“As a kid my mother would try to get me to change my voice, like to sound more pleasant. I guess my voice got on her nerves or something cause I was outside playing, not even talking to her, playing with my friends…she would yell out the window, ‘Wanda, change your voice!'”
And, on being confused for Lenny: “This one lady comes up to me, she wasn’t drunk or anything, and she goes ‘Lenny Kravitz.’ And for some reason, I was flattered.”
I actually get to see Wanda Sykes in person at a casino on September 15 and the tickets are cheap as hell.
fifteen bucks to see Wanda frickin’ Sykes, can you believe that? Even if it is in the boonies I had to take advantage, seeing as she’s my favorite comedian of all time.
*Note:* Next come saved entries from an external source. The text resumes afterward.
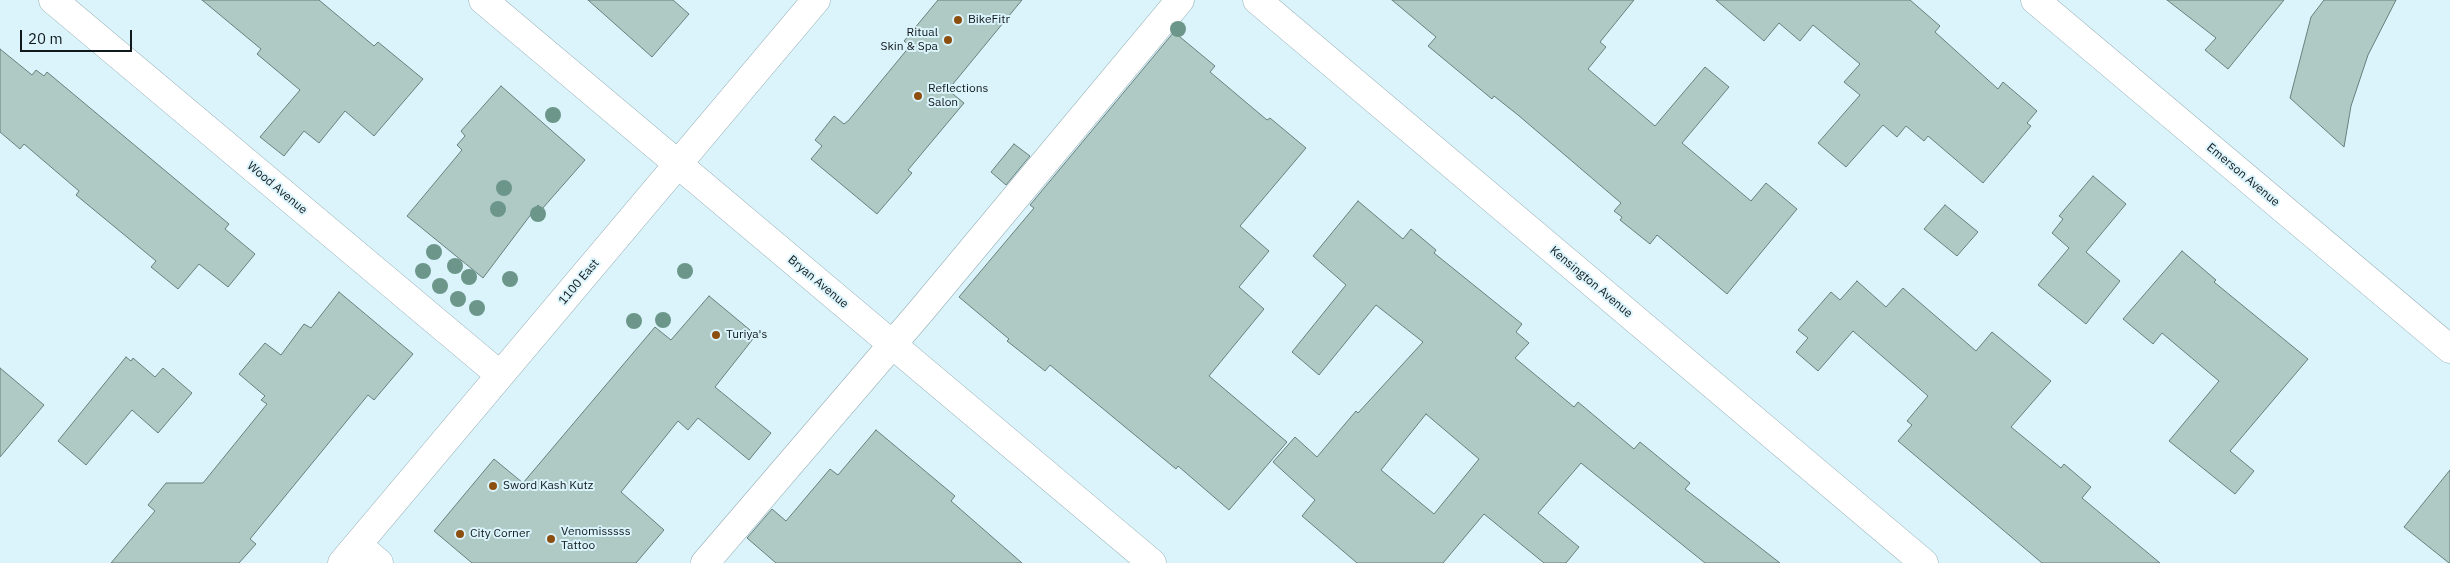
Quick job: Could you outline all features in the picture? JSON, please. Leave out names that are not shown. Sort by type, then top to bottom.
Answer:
[{"type":"street","name":"Wood Avenue","points":[[53,0],[500,375]]},
{"type":"street","name":"Bryan Avenue","points":[[483,0],[1152,563]]},
{"type":"street","name":"1100 East","points":[[350,554],[816,0]]},
{"type":"street","points":[[705,563],[892,344],[1180,0]]},
{"type":"street","name":"Kensington Avenue","points":[[1257,0],[1924,563]]},
{"type":"street","name":"Emerson Avenue","points":[[2035,0],[2450,349]]},
{"type":"street","points":[[350,554],[379,563]]},
{"type":"building","points":[[202,0],[319,0],[374,46],[378,42],[423,79],[374,136],[345,111],[319,143],[304,131],[284,156],[260,137],[300,90],[257,54],[261,49]]},
{"type":"building","points":[[588,0],[673,0],[689,14],[652,57]]},
{"type":"building","points":[[938,0],[1022,0],[948,90],[964,103],[908,170],[912,173],[877,214],[811,159],[822,146],[815,140],[834,116],[844,124],[849,120],[910,46],[904,41]]},
{"type":"building","points":[[1392,0],[1634,0],[1600,42],[1606,47],[1588,69],[1655,126],[1705,67],[1729,87],[1682,143],[1751,201],[1766,183],[1797,209],[1727,294],[1657,235],[1650,244],[1620,220],[1622,217],[1614,211],[1621,203],[1518,115],[1494,96],[1492,99],[1428,46],[1436,37]]},
{"type":"building","points":[[1716,0],[1910,0],[1940,26],[1935,32],[1998,89],[2003,82],[2037,111],[2027,123],[2031,126],[1983,183],[1928,136],[1924,141],[1906,126],[1897,137],[1883,125],[1846,167],[1818,143],[1860,95],[1844,82],[1860,64],[1813,25],[1800,41],[1779,23],[1764,41]]},
{"type":"building","points":[[2167,0],[2284,0],[2228,69],[2205,50],[2216,38]]},
{"type":"building","points":[[2324,0],[2396,0],[2368,55],[2351,106],[2344,147],[2290,98],[2311,17]]},
{"type":"building","points":[[1174,32],[1215,66],[1210,72],[1267,120],[1270,118],[1306,148],[1240,226],[1269,251],[1239,287],[1264,309],[1209,376],[1287,442],[1229,510],[1178,466],[1176,469],[1050,365],[1045,371],[1007,341],[1009,339],[959,297],[1034,208],[1030,205]]},
{"type":"building","points":[[0,49],[32,75],[36,70],[44,76],[47,72],[229,224],[225,229],[255,254],[228,287],[199,264],[178,289],[151,267],[156,261],[76,195],[79,191],[24,144],[20,149],[0,132]]},
{"type":"building","points":[[501,86],[585,160],[542,209],[538,205],[483,278],[407,216],[462,150],[457,145],[465,136],[461,131]]},
{"type":"building","points":[[1014,144],[1030,156],[1006,185],[991,172]]},
{"type":"building","points":[[2093,176],[2126,204],[2086,252],[2120,281],[2086,324],[2038,285],[2069,248],[2052,233],[2063,219],[2059,216]]},
{"type":"building","points":[[1358,201],[1403,239],[1411,229],[1436,250],[1434,253],[1522,324],[1516,332],[1529,343],[1515,358],[1574,407],[1578,402],[1634,449],[1640,442],[1690,483],[1685,489],[1780,563],[1705,563],[1581,463],[1538,513],[1579,547],[1566,563],[1544,563],[1484,514],[1443,563],[1357,563],[1302,516],[1315,500],[1273,462],[1295,437],[1317,457],[1356,411],[1358,413],[1423,342],[1376,305],[1319,375],[1292,352],[1346,285],[1313,256]],"holes":[[[1426,414],[1479,459],[1434,514],[1381,470]]]},
{"type":"building","points":[[1945,205],[1978,232],[1957,256],[1924,229]]},
{"type":"building","points":[[2182,251],[2216,280],[2214,282],[2308,359],[2230,451],[2254,471],[2235,494],[2169,441],[2219,381],[2162,333],[2153,344],[2123,319]]},
{"type":"building","points":[[1857,281],[1886,307],[1903,288],[1976,351],[1992,332],[2051,381],[2011,427],[2061,468],[2064,464],[2091,487],[2082,498],[2160,563],[2042,563],[1898,441],[1912,425],[1907,421],[1928,396],[1853,331],[1818,371],[1796,352],[1808,338],[1798,330],[1831,292],[1840,300]]},
{"type":"building","points":[[339,292],[413,354],[374,400],[368,395],[250,539],[256,544],[239,563],[111,563],[155,511],[148,505],[166,483],[203,483],[267,404],[261,400],[265,396],[239,374],[265,343],[281,355],[304,324],[311,328]]},
{"type":"building","points":[[709,296],[756,335],[715,387],[771,433],[749,460],[698,418],[688,430],[678,421],[621,492],[664,530],[636,563],[472,563],[434,531],[494,459],[523,483],[655,327],[671,340]]},
{"type":"building","points":[[126,357],[131,361],[133,358],[155,377],[163,368],[192,393],[158,433],[132,410],[86,465],[58,441]]},
{"type":"building","points":[[0,368],[44,405],[0,457]]},
{"type":"building","points":[[876,430],[955,496],[951,501],[1022,563],[776,563],[747,538],[772,509],[786,521],[830,469],[838,475]]},
{"type":"building","points":[[2450,470],[2450,563],[2449,563],[2404,527]]},
{"type":"place","name":"BikeFitr","points":[[958,20]]},
{"type":"place","name":"Ritual Skin & Spa","points":[[948,40]]},
{"type":"place","name":"Reflections Salon","points":[[918,96]]},
{"type":"place","name":"Turiya's","points":[[716,335]]},
{"type":"place","name":"Sword Kash Kutz","points":[[493,486]]},
{"type":"place","name":"City Corner","points":[[460,534]]},
{"type":"place","name":"Venomisssss Tattoo","points":[[551,539]]}]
I’m also seeing Garbage in September and then Maria Bamford at a live Comedy Central CD taping before that, in August. Figured I’d rub that in your face since I hardly leave my house and it makes me sound busy.
Anyone who was looking to kill me, you now know where I’m going to be on three separate dates.
My usual schedule consists of reading half a Maxim, writing four articles (at least one about Snooki, the Kardashians or Rihanna), playing tennis, and watching three episodes of Pretty Little Liars.
Oh, and don’t forget defecation and eating, simultaneously. Repeat every 24 hours.